Im Gegensatz zu den internationalen Standards im Bereich der Finanzberichterstattung, die über Jahre hinweg von weltweit anerkannten Gremien ausgearbeitet wurden, sind Nachhaltigkeitskennzahlen für Investoren heute oft verwirrend oder schlecht verständlich. Zudem setzen Unternehmen unterschiedliche Schwerpunkte in Bezug auf Umwelt, Soziales und Unternehmensführung (ESG). Dennoch werden ESG-Kennzahlen in Zukunft einen grösseren Teil des Aufgabenbereichs von CFOs ausmachen. Eine nichtfinanzielle Berichterstattung hilft, Risiken zu minimieren und langfristige Unternehmenswerte zu sichern.
Quellenverzeichnis
Abdel-Karim, B. M. und Kollmer, F. X. (2022): Sustainable Finance, SpringerGabler, Wiesbaden, https://doi.org/10.1007/978-3-658-36389-5
Gascoigne, C. (2022): Growth in ESG sees CFOs take on sustainability role, Raconteur, 21.4.2022, online: www.raconteur.net/sustainability/sustainability-esg-finance-cfo
Niklowitz, Mattias (2022): Nachhaltigkeitsstandards – Diefeinen Unterschiede, Handelszeitung, 7.12.2022, online: www.handelszeitung.ch/specials/corporate-social-responsibility-2022/csr-und-esg-das-sind-die-unterschiede-bei-den-nachhaltigkeitsstandards-553101
FAQ: Nichtfinanzielle Berichterstattung
Warum reicht ein herkömmlicher Jahresabschluss nicht mehr aus?

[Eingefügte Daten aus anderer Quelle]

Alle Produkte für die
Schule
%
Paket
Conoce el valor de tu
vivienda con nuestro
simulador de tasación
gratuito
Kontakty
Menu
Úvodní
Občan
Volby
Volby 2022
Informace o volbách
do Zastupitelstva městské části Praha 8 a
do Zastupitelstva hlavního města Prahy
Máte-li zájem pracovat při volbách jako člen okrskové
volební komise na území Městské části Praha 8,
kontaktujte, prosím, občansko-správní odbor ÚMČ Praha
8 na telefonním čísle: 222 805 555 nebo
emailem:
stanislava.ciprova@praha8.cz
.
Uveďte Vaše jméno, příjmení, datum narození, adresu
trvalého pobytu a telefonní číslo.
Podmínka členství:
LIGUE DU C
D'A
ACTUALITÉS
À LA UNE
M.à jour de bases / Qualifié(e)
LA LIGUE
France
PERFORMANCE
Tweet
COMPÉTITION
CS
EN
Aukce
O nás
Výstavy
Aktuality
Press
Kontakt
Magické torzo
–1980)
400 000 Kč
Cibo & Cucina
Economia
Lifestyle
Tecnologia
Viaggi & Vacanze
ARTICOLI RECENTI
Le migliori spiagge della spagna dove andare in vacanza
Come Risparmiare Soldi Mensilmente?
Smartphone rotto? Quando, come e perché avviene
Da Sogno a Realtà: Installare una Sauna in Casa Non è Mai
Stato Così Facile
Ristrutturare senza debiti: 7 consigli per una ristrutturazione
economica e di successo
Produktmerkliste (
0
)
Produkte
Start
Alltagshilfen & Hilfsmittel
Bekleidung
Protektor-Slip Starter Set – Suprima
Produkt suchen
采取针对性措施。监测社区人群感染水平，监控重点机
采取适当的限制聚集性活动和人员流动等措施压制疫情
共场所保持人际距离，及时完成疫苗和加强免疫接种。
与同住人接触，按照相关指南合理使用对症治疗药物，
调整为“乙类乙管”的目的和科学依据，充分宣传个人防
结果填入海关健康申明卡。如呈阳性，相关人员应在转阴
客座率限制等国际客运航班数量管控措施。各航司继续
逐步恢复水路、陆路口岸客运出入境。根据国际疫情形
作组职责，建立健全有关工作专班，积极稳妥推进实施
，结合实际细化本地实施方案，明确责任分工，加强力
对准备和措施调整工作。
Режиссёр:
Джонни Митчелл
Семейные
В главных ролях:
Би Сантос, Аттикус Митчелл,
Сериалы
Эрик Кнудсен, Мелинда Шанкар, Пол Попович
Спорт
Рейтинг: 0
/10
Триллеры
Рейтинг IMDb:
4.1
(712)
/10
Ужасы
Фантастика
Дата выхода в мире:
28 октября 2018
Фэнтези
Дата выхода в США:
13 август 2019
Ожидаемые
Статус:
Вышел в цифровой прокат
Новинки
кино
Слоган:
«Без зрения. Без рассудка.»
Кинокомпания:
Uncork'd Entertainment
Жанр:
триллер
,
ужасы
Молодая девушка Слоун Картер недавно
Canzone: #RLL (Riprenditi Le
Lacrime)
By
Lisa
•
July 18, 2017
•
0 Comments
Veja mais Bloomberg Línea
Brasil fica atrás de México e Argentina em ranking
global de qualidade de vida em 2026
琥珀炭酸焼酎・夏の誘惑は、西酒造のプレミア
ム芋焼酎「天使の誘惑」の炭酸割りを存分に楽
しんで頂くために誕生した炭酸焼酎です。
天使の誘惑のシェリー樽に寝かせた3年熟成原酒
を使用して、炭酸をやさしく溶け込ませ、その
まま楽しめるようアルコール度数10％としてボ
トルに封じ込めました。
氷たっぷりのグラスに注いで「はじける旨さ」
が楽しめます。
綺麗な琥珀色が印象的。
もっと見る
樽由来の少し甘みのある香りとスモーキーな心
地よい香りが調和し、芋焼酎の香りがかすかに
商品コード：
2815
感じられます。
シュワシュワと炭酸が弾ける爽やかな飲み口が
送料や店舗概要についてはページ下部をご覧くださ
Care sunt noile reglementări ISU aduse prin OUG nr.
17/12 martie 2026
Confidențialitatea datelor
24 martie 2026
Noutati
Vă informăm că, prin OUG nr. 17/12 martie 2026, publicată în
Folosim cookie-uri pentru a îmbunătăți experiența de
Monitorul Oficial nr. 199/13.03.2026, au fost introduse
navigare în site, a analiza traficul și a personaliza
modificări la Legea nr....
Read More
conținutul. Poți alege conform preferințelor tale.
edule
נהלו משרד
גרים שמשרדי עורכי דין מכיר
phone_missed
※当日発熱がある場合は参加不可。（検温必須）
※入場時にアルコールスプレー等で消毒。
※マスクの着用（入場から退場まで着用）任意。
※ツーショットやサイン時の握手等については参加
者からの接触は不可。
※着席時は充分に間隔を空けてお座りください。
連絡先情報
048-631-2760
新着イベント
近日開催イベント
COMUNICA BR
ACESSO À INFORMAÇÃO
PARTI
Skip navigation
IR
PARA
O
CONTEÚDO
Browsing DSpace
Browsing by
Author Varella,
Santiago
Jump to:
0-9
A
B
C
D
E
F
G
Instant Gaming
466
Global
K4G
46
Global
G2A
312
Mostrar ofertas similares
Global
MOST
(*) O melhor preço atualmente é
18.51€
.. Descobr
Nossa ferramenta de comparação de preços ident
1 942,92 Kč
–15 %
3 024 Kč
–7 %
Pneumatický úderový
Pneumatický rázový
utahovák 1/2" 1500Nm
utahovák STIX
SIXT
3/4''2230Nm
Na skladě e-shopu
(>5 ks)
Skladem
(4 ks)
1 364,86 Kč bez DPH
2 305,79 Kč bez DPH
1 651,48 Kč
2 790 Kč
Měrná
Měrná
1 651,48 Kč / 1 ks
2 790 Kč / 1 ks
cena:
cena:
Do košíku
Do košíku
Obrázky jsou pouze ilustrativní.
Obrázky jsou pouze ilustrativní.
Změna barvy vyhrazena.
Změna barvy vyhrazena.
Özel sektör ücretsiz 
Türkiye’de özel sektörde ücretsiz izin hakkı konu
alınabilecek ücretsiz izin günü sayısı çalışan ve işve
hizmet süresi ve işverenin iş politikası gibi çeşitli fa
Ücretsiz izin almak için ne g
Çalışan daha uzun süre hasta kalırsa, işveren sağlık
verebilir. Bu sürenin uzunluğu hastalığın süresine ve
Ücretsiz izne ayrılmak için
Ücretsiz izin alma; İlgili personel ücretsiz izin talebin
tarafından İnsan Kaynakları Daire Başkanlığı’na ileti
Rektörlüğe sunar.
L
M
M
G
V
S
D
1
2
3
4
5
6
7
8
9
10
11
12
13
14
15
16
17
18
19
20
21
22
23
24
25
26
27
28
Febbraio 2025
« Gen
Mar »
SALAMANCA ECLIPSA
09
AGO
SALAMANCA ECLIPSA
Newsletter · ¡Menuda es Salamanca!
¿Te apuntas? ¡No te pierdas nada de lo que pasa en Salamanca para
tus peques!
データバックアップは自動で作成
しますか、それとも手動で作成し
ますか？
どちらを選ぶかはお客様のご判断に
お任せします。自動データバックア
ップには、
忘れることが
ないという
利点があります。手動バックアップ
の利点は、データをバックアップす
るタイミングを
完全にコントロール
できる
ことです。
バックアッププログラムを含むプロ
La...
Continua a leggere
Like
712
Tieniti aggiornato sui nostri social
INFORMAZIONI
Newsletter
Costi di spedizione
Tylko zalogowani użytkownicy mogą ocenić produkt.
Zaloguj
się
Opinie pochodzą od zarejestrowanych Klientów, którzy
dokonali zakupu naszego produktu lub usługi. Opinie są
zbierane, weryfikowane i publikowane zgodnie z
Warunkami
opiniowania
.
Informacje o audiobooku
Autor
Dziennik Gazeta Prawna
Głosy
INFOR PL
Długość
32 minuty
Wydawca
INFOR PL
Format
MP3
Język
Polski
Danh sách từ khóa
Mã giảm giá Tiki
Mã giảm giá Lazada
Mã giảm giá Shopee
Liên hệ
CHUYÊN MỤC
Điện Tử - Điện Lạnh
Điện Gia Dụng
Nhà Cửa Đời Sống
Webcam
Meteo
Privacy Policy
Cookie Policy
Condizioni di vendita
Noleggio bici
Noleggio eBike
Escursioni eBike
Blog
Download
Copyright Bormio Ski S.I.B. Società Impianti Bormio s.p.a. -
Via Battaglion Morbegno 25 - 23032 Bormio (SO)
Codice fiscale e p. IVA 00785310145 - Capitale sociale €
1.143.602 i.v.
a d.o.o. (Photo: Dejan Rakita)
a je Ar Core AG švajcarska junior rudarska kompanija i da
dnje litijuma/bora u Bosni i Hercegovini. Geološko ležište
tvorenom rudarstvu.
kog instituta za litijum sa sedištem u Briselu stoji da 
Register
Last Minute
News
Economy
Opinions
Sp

Ein klassischer Jahresabschluss liefert keine Informationen über soziale und ökologische Aspekte der Unternehmenstätigkeit. Stakeholder erwarten jedoch Transparenz in Bezug auf Klimawandel, Arbeitnehmerrechte und Umweltschutz, weshalb eine nichtfinanzielle Berichterstattung notwendig ist.
Was ist der Unterschied zwischen CSR und ESG?
CSR (Corporate Social Responsibility) beschreibt die breite Verantwortung eines Unternehmens gegenüber der Gesellschaft. ESG (Environment, Social, Governance) ist ein spezifischeres Messsystem, das insbesondere in der Finanzbranche genutzt wird, um Nachhaltigkeit quantitativ zu bewerten und in Investitionsentscheidungen einzubeziehen.
Welche Rolle spielen die SDGs für Schweizer Unternehmen?
Die 17 UN-Nachhaltigkeitsziele (SDGs) bieten einen globalen Rahmen, an dem sich Unternehmen orientieren können, um ihre Beiträge zu einer nachhaltigen Entwicklung zu definieren und zu kommunizieren. Sie helfen, die drei Dimensionen Wirtschaft, Soziales und Umwelt zu verknüpfen.
Müssen kleine und mittlere Unternehmen (KMU) ebenfalls berichten?
Auch wenn gesetzliche Pflichten oft erst ab bestimmten Grössen gelten, fordern Investoren und Banken zunehmend ESG-Daten von allen Unternehmen. Eine freiwillige nichtfinanzielle Berichterstattung stärkt das Vertrauen und eröffnet Zugang zu Green-Finance-Instrumenten.